Auch gab es wohl noch andere Gründe für die Errichtung Eisenhüttenstadts an dem Ort. Meines Wissens nach gab es schon vor 1945 deutsche Planungen für ein Eisenhüttenwerk dort, in dem nach zu gewinnendem Krieg Eisenerze aus Schlesien und der Ukraine verhüttet werden sollten. Indiz dafür ist das auf Höhe Vogelsang an der Oder heute noch als Ruine befindliche große Kraftwerk, das zwar noch fertig gestellt aber wohl nicht mehr in Betrieb genommen werden wurde.

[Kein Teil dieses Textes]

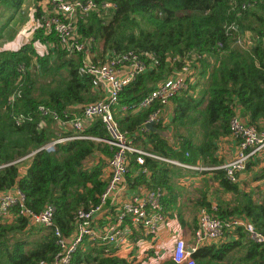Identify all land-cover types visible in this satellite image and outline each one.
<instances>
[{"label": "trees", "instance_id": "1", "mask_svg": "<svg viewBox=\"0 0 264 264\" xmlns=\"http://www.w3.org/2000/svg\"><path fill=\"white\" fill-rule=\"evenodd\" d=\"M23 1L0 0V32L21 11ZM93 1L97 7L77 16L74 25L75 35L89 43L94 62L102 63L110 54L128 50L145 62L148 53L156 59L154 66L134 74L121 87L114 105L118 128L133 144L180 161L216 166L226 158L219 143L230 136L228 121L236 110L245 123L264 129V0ZM106 1L111 5L101 6ZM49 9V0H35L32 24H28L30 37L15 48L0 46V189L17 185L25 204L35 211L50 203L52 224H29L22 215L0 219V264L51 260L58 248L52 227L69 237L77 208L96 204L107 179L106 159L111 151L101 140L70 138L48 150L39 148L74 131L67 127L63 132L55 118L41 114L39 105L67 119L80 115L82 104L102 97L91 76L78 71L82 53L68 51L53 31L45 30L41 15ZM183 65L188 71L186 84L178 93L165 104L154 100L133 111L156 82ZM122 104L127 107L124 111L119 109ZM157 107L160 111L153 126L159 131L145 126ZM17 116H21L18 122ZM78 131L107 136L98 118L85 120ZM262 156L249 159L231 180L221 167L199 171L150 156L138 163L135 153H129L124 180L129 190L138 184L158 187L164 221L176 217L179 231L189 236L197 225L200 207L220 219L245 218L264 234ZM241 171L249 173L251 180H261L260 198L255 199L251 190H240ZM187 173L209 174L216 189L201 179L196 194L183 206L181 188L191 187L188 178L182 177ZM216 190L233 192L235 199L222 202L214 195ZM113 217V209H104L93 222L101 227ZM153 235L144 234L142 227H131L128 241L135 247L140 239L151 242L135 253H123L113 242L83 236L68 264H177L170 256L172 242L168 256L160 259L162 251H156L150 240ZM190 255L193 264H264V245L248 238L241 225H234L225 227L215 242L198 244Z\"/></svg>", "mask_w": 264, "mask_h": 264}, {"label": "built area", "instance_id": "2", "mask_svg": "<svg viewBox=\"0 0 264 264\" xmlns=\"http://www.w3.org/2000/svg\"><path fill=\"white\" fill-rule=\"evenodd\" d=\"M49 4L50 9L41 15L45 30L53 31L59 43L68 51L82 53L78 71L91 76L92 85L101 89L102 97L82 104L80 115H74L67 119H61L54 110L39 105L41 114L55 118L59 128L72 127L74 129L72 133L61 134L39 148L48 150L59 141L88 137L103 141L109 146L111 152L106 159L107 179L103 190L98 195V202L87 208H77L74 215L75 228L69 237L63 236L59 228L53 226L52 231L58 247L57 251L51 260L39 259L36 264H68L70 254L83 236L101 238L107 242L121 245L128 241L133 226L142 227L144 234L157 232V229L164 223L160 189L145 187L142 184H138L132 190L127 188L124 173L129 153H135L138 163L143 161L144 156H150L169 164L199 171L221 167L231 180H234L235 172L242 170L249 159L263 157L264 129L258 130L254 125L245 123L238 115L237 110L228 121L230 136L235 140L233 153L216 166H202L199 163L180 161L174 157L147 151L133 144L125 131L118 128L117 121L113 116L114 105L117 103V94L121 87L129 82L134 74L154 66L156 59L148 53L149 60L145 62L138 54L128 50L110 54L102 63L94 62L89 56V43L75 35L74 21L77 16L81 17L88 10L96 8L97 3L93 0H49ZM109 5L111 3L107 1L101 3V6ZM187 72L186 65H183L179 70L156 82L153 88L138 100L133 111L151 105L154 100L165 104L169 97L178 93L185 86ZM126 108L122 104L119 109L124 111ZM159 111L160 107H157L147 120H157ZM95 118H98L102 123L107 134L106 137L85 135L78 131L81 130L85 120ZM20 119L21 116H17L16 121L18 122ZM104 209L114 210L113 221L98 227L93 220ZM52 214L53 206L50 203L44 204L37 211L27 206L23 191L15 184L0 189V219L8 220L13 216L22 215L29 224L51 226ZM234 225H241L248 238L264 245V234L256 230L249 220L242 217H234L229 220L220 219L205 207H200L197 214V225L191 235L192 242L186 244L182 235H174L170 256L177 264H193L190 252L198 244L215 242L222 237L225 227Z\"/></svg>", "mask_w": 264, "mask_h": 264}, {"label": "rangeland", "instance_id": "3", "mask_svg": "<svg viewBox=\"0 0 264 264\" xmlns=\"http://www.w3.org/2000/svg\"><path fill=\"white\" fill-rule=\"evenodd\" d=\"M35 0H24L22 2L21 5V11L19 12H15L13 15V19L11 18L9 21V24L7 26H5L2 30H1V36H0V46H5V47H9L12 45V42H16L15 38L19 35L20 39L22 40V38L24 40H27L31 33L32 30L30 29L28 24H31L32 20L29 17L30 16V10L31 7H33ZM19 13V14H18ZM58 132H60L61 130H57ZM226 142V141H225ZM203 173V172H202ZM200 173V174H202ZM205 173V172H204ZM209 175V174H207ZM207 175H196L198 176L196 179L198 180V184L196 186H193L194 188H197L198 185L201 183V179L205 178L208 187H213V190L216 189L215 184L212 182V180L207 176ZM240 175V174H238ZM202 176V177H201ZM241 177H239V182H240V190H251V194L255 199L260 198V189L258 186H256V188H254L253 186V180L250 179V175L248 173H244L242 175H240ZM179 186V185H178ZM191 186V185H189ZM190 189L188 190V196H193V194L195 195L196 192L192 189V187H189ZM223 192L221 190H216L214 195L218 196V198L222 201L225 202L227 200L231 201L235 199L236 194H234L233 192H225L224 194H222ZM186 194V192L184 193ZM188 199H185L184 196L181 199V204H183V206H186L189 202H187ZM186 209V208H184ZM173 216L169 217V220L171 221H175L176 217H174V219H172ZM180 234H182V232L180 231ZM167 242L168 239L165 237L163 238L160 243H161V247L160 250L162 251V254L160 256V259L165 258L168 256L169 254V250L167 248ZM137 246L135 247V243L133 241H126L125 243H122L120 245L121 250L123 251V253H127L129 251L132 252H136L138 249V252H140V249H142L143 247L140 246L139 243L136 244ZM155 250L158 251V245L159 243H153ZM137 252V253H138ZM159 258V257H158ZM151 259H153V261L155 259H157V256L152 257Z\"/></svg>", "mask_w": 264, "mask_h": 264}, {"label": "crops", "instance_id": "4", "mask_svg": "<svg viewBox=\"0 0 264 264\" xmlns=\"http://www.w3.org/2000/svg\"><path fill=\"white\" fill-rule=\"evenodd\" d=\"M30 12H31V10H30ZM29 17L31 18V13H30V16ZM31 20H32V18H31ZM19 39H20V36L18 35L15 38L16 42H12V45L9 46V47L7 46V48H15L16 46H18V44H20V42L24 41L23 38H22V40H19ZM1 47H5V46H1ZM166 108L167 107H165V109ZM237 112H238V115L241 116L240 110H237ZM164 115H165V119H167L168 118V114L164 112ZM241 117L243 118V116H241ZM67 129L68 128L63 129V132L67 131ZM233 142H234V139L231 136H228V139L226 140V142L224 140V141H222V142L219 143V147L220 148H223L224 151L226 152V158L225 159H228L232 155V153H233V150H234V144H233ZM239 174L242 175L243 174V171H241ZM240 175H239V177H241ZM182 177L188 178V180L190 181L189 184L191 185L192 189L196 192V190H195V188L193 186L198 184V180L196 179L198 176H196V175H190L189 173H187V174L183 175ZM187 183L188 182H186V184ZM186 184H184L185 185L184 187H186ZM259 184H261V180H258V181L253 180V185H254L253 187L256 188V186H258L259 189H260V193H262L263 192V187L260 186ZM189 189H190L189 187L181 188V192L183 193V196H184L185 199H189V198L192 197L191 195L188 196V192H189L188 190ZM185 192H186V194H184ZM187 202H189V200H187ZM181 232H182V234H180V231H179V228H178L177 223H175L172 220L170 221L169 218H168L157 229V232L153 235L152 238H150V240L153 243H156V242L159 243L158 249H157L158 251H159V249L161 247L160 246L161 245L160 241L163 238H165V237L168 239V242L166 244L167 245V248L171 244L173 236L174 235H178V234L179 235H182L184 237V240H185L186 244L191 243L192 242L191 236H189L188 234H186L184 231H181ZM139 243H140V246L145 247V246L149 245L151 242H149V239H145V240L144 239H140L139 240ZM153 243H152V245H153Z\"/></svg>", "mask_w": 264, "mask_h": 264}, {"label": "water", "instance_id": "5", "mask_svg": "<svg viewBox=\"0 0 264 264\" xmlns=\"http://www.w3.org/2000/svg\"><path fill=\"white\" fill-rule=\"evenodd\" d=\"M145 126H146L147 128H149V129H151V130L159 131V128H156V127L153 126V120H148V121H146V122H145ZM187 249L190 250L189 247H187Z\"/></svg>", "mask_w": 264, "mask_h": 264}]
</instances>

Auch gab es in Fürstenberg schon vor Kriegsende unterirdische Rüstungsfertigungsanlagen der DEGUSSA. Noch heute stehen die DEGUSSA-Häuser in der Cottbuser Straße – siehe auch hier: https://www.deutschlandfunk.de/ruestungspark-der-nazis-100.html
Es ist also nicht auszuschließen, dass die DDR-Kommunisten einfach einen Nazi-Plan ausgegraben und als den Ihren ausgegeben haben… Ich hatte dazu auch mal eine entsprechende Publikation. Wenn ich die nochmal finde und Sie sich dafür interessieren kann ich Ihnen die zusenden.
Nochmal vielen Dank und beste Grüße – Hendrik
Hallo Hendrik. Vielen Dank für ihren Kommentar und ihren Beitrag zu meinem Blog. Ich freu mich, dass ihnen meine Bilder und mein Artikel über ihre Geburtsstadt gefallen. Mit ihren Ergänzungen und persönlichen Erinnerungen, die sie mit den Gebäuden verbinden, ermöglichen sie mir und allen Lesern nochmal eine ganz neue Blickrichtung auf die Stadt und mach die Bilder lebendig. Ganz herzlichen Dank dafür! Wie das Leben in Eisenhüttenstadt früher war, dass die Straßen belebt waren mit jungen Leuten und spielenden Kindern war uns damals bei der Stadtführung tatsächlich nicht bewusst vor Augen.
Wenn sie die Publikation bzgl. des etwaigen Nazi-Plans nochmal finden, würde ich mich freuen, wenn sie mir diese senden würden. Das ist ein interessanter Punkt, und die Grundsätze des Städtebaus waren dann gar nicht so verschieden.
Schöne Grüße, Mareike
Liebe Mareike, eigentlich brauchte ich auf dem Weg nach Osten nur ein günstiges Zimmer für eine Nacht und bin eher zufällig in Eisenhüttenstadt gelandet. Während der Fahrt habe ich dann einmal aus Neugierde ein wenig zu der Stadt gegoogelt, über die ich so gut wie nichts wusste, und bin hier gelandet. Der tolle Blogbeitrag, aber auch der rührende Kommentar von Hendrik Hammer waren eine großartige Einstimmung auf einen Ort, von dem ich gar nichts erwartet hatte und den ich nun gut vorbereitet und staunend mehrere Stunden lang erkunden konnte. Vielen Dank!!
Hallo Karsten. Schön, dass du dir die Stadt angeschaut hast und es freut mich, dass dir mein Blogartikel beim Erkunden geholfen hat. Genau so soll es sein 🙂 Danke für dein Feedback!